Deux initiatives à un seul dénominateur commun: rassembler, mobiliser et revendiquer de manière festive par temps de crise. Le pape polonais avait expérimenté avec succès la recette dans son soutien au syndicat Solidarnosc contre le régime communiste du général Jaruzelski. Outre ses comités de soutien aux prisonniers politiques, l'Église polonaise organisait chaque vendredi de grandes «messes pour la patrie», mêlant pratiquants, militants, athées prêts à en découdre ensuite avec les Zomos (la police anti-émeutes).
Dès leurs premières éditions, les JMJ ont rencontré un succès monstre avec un souverain pontife charismatique et auréolé de l'image de «Pape des Jeunes». A sa mort en 2005, Benoît XVI a envisagé de rompre avec des JMJ qui lui semblaient taillées sur mesure pour son prédécesseur. L'austère cardinal Ratzinger ne semblait guère apprécier le marketing forcené entourant les JMJ avec ses retransmissions sur écrans géants des chemins de croix et des soirées festives plus païennes et paillardes que religieuses.
Mais la crise de la foi, des vocations et la baisse vertigineuse de la fréquentation des églises d'Europe ont changé la donne. Recentrées sur l'Eucharistie, les JMJ se sont installées comme la vitrine moderne attractive d'une Église romaine encore sous les coups des scandales pédophiles et d'interdits en décalage avec la société réelle. Entre concerts pop-rock chrétiens et confessions à la chaîne sous des tentes de fortune, Benoît XVI a endossé la soutane militante de Jean Paul II pour réinsuffler aux jeunes d'aujourd'hui le slogan que ce dernier lançait aux Polonais luttant contre le communisme: «N'ayez pas peur !». Avec une dose commune de social insistant sur la nécessité de replacer «l'homme au centre d'une économie» en pleine crise.

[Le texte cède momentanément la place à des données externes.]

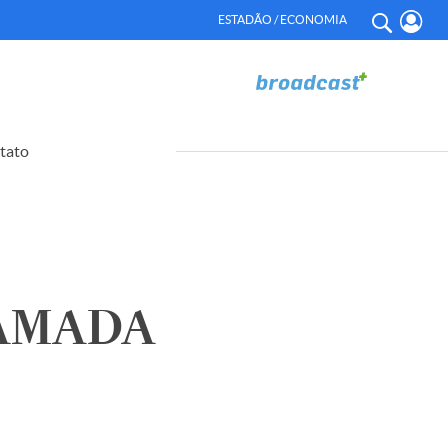
ESTADÃO / ECONOMIA
tato
AMADA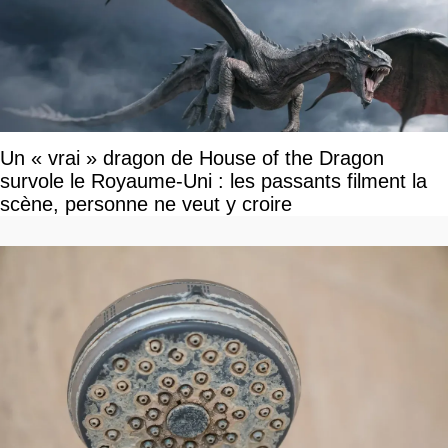
Un « vrai » dragon de House of the Dragon
survole le Royaume-Uni : les passants filment la
scène, personne ne veut y croire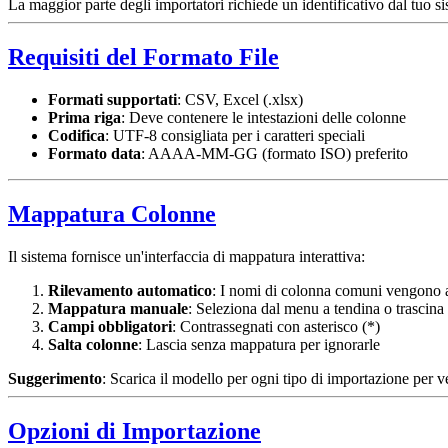
La maggior parte degli importatori richiede un identificativo dal tuo s
Requisiti del Formato File
Formati supportati
: CSV, Excel (.xlsx)
Prima riga
: Deve contenere le intestazioni delle colonne
Codifica
: UTF-8 consigliata per i caratteri speciali
Formato data
: AAAA-MM-GG (formato ISO) preferito
Mappatura Colonne
Il sistema fornisce un'interfaccia di mappatura interattiva:
Rilevamento automatico
: I nomi di colonna comuni vengono 
Mappatura manuale
: Seleziona dal menu a tendina o trascina 
Campi obbligatori
: Contrassegnati con asterisco (*)
Salta colonne
: Lascia senza mappatura per ignorarle
Suggerimento
: Scarica il modello per ogni tipo di importazione per v
Opzioni di Importazione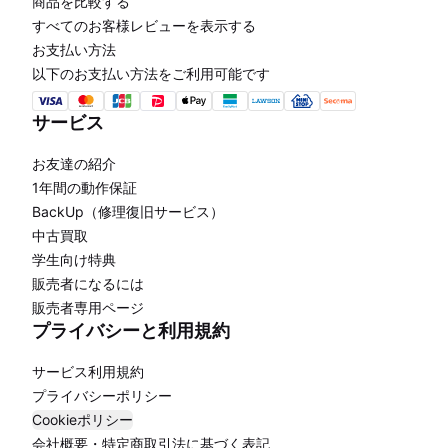
商品を比較する
すべてのお客様レビューを表示する
お支払い方法
以下のお支払い方法をご利用可能です
サービス
お友達の紹介
1年間の動作保証
BackUp（修理復旧サービス）
中古買取
学生向け特典
販売者になるには
販売者専用ページ
プライバシーと利用規約
サービス利用規約
プライバシーポリシー
Cookieポリシー
会社概要・特定商取引法に基づく表記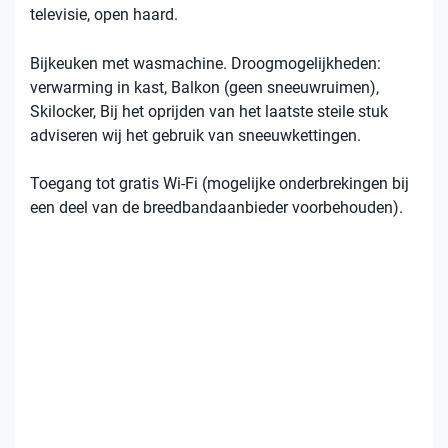
televisie, open haard.
Bijkeuken met wasmachine. Droogmogelijkheden:
verwarming in kast, Balkon (geen sneeuwruimen),
Skilocker, Bij het oprijden van het laatste steile stuk
adviseren wij het gebruik van sneeuwkettingen.
Toegang tot gratis Wi-Fi (mogelijke onderbrekingen bij
een deel van de breedbandaanbieder voorbehouden).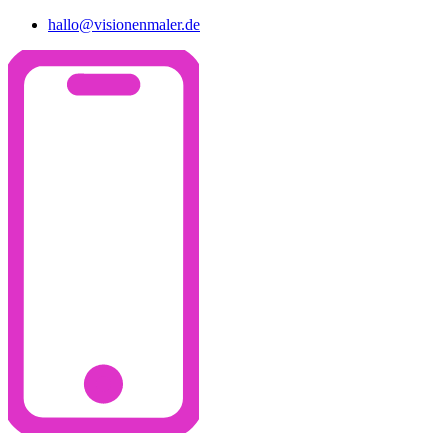
hallo@visionenmaler.de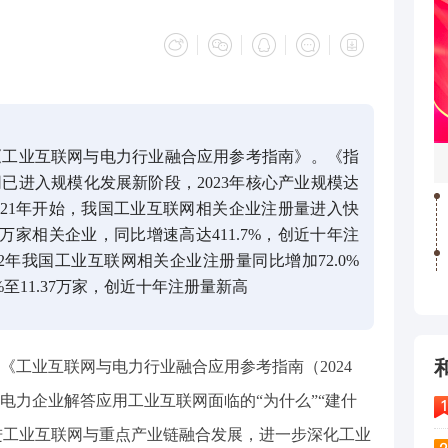
发《工业互联网与电力行业融合应用参考指南》。《指
已进入规模化发展新阶段，2023年核心产业规模达
2021年开始，我国工业互联网相关企业注册量进入快
63万家相关企业，同比增速高达411.7%，创近十年注
2年我国工业互联网相关企业注册量同比增加72.0%
.8%至11.37万家，创近十年注册量新高
发《工业互联网与电力行业融合应用参考指南（2024
电力企业解答应用工业互联网面临的“为什么”“建什
促进工业互联网与重点产业链融合发展，进一步深化工业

Le grand show religieux de Madrid aura au moins une vertu: permettre la rencontre des centaines de milliers de jeunes. Beaucoup de catholiques, certainement. Mais aussi des croyants d'autres religions, des agnostiques, des athées dont une immense majorité a en partage les angoisses et les interrogations des «indignés» de la Puerta del Sol.
Car au-delà de la polémique sur le coût de ces JMJ, toute cette jeunesse sait que l'avenir ne peut se réduire à la «joie» de croire en Dieu. Et que tout indique qu'il lui faudra avoir la foi du charbonnier pour espérer à une vie digne des enseignements et des engagements des Évangiles religieux et politiques.